Tuesday, May 04, 2010

CORE presentation from Lois Christmas on insights on learner experiences.

Attended to-day’s CORE session presented by Lois Christmas on her Graham Nuttall classroom research trust award . Lois presented on her study of a year 3 to 4 class studying numeracy. She probed the assumptions of how an effective teacher organises a class, provided suggestions as to how to take the pressure off teachers who want to do what they think they have to do, considered teaching as inquiry through a different lens and challenged school leaders to ensure that they allow teachers enough freedom to implement effective learning environments for their students.


A well attended presentation and Lois presented her study well with insightful observations of how children experienced numeracy learning in a primary school classroom. Data was collected mainly through the use of field notes. Photos were taken to assist with stimulating recall with students during one on one interview sessions. A puppet (Mr. Ed.) who took on the role of ‘someone who knew even less than the student’ was used to help illicit responses from children.

The study took place in a NZ classroom which had all the hallmarks of a great learning environment. The class was vibrant, exciting, positive, well organised and student contributions and talk was valued by an excellent teacher. The classroom was also well resourced with games, worksheets, computers etc. to be used as tools to assist the learning of basic numeracy facts.

The organisation of the class was a typical one used in numeracy teaching in NZ where the main objectives is the ‘create new knowledge’ through the learning of strategies and knowledge. Each session begins with a ‘hotspot’ session on the mat which is a whole class session to do learning and review concepts already learnt. Then the class is divided into two groups. As the teacher works with each group, the rest of the class practices, plays games or work in groups. Then the class meets again at the end for a ‘reflective’ session.

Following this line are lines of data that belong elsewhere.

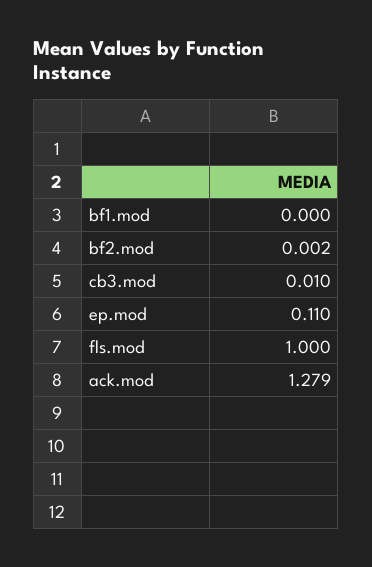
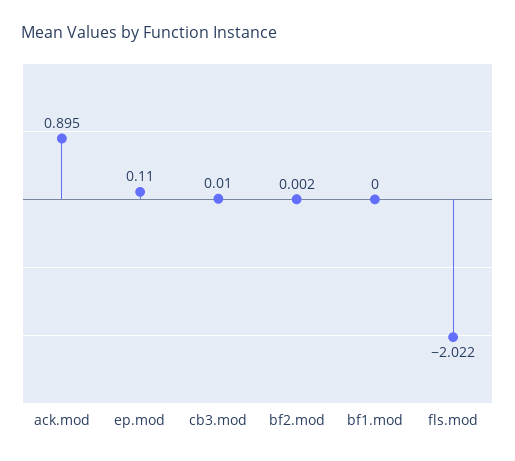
  {
    "bf1.mod": 0,
    "bf2.mod": 0.002,
    "cb3.mod": 0.01,
    "ep.mod": 0.11,
-   "fls.mod": 1,
+   "fls.mod": -2.022,
-   "ack.mod": 1.279
+   "ack.mod": 0.895
  }

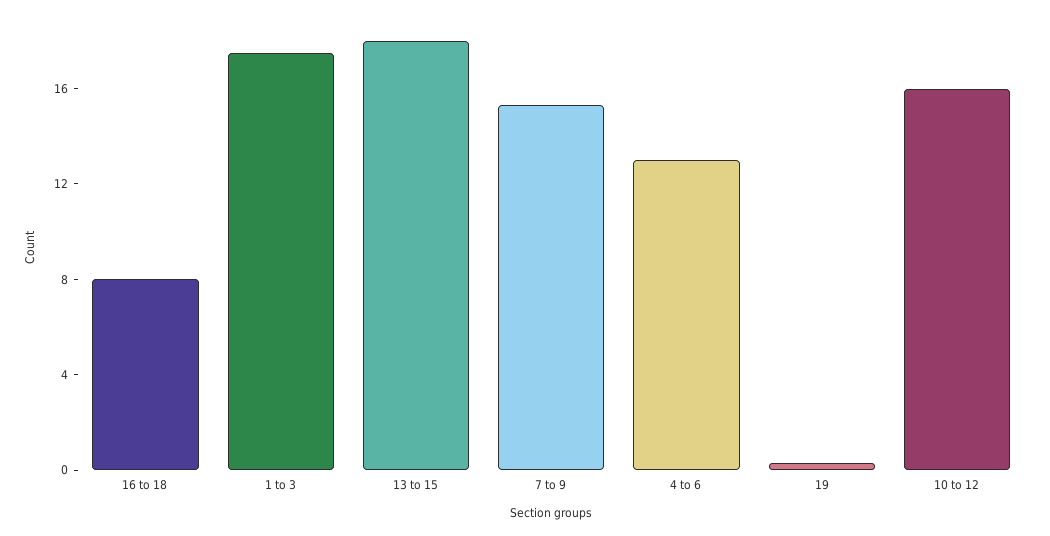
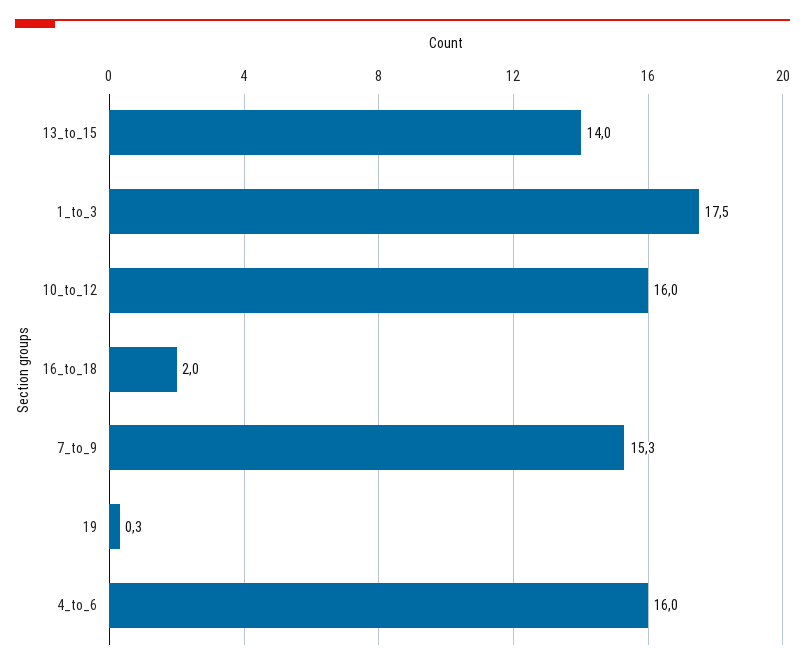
  {
-   "16 to 18": 8,
+   "16 to 18": 2,
    "1 to 3": 17.5,
-   "13 to 15": 18,
+   "13 to 15": 14,
    "7 to 9": 15.3,
-   "4 to 6": 13,
+   "4 to 6": 16,
    "19": 0.3,
    "10 to 12": 16
  }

One of the findings of Lois’ study is that the teacher has very little time, using the above classroom organisational structure to actually work with individuals or to be able to gauge individual students’ understandings. Flexibility in school leadership to allow teachers to use other classroom organisational structures in tandem with the recommended approach is recommended. In Lois’ study, one student’s misconceptions about place values in adding and subtracting whole numbers was not addressed leading to deeper confusion as the curriculum moved on into more complex numbers.

This study is a good example of how much the private lives/ thought processes of learners are hidden from teachers, even in a classroom which is an exemplar of primary schools in NZ. There is much to learn from this form of research in the vocational education sector, so onwards with our multimodal project.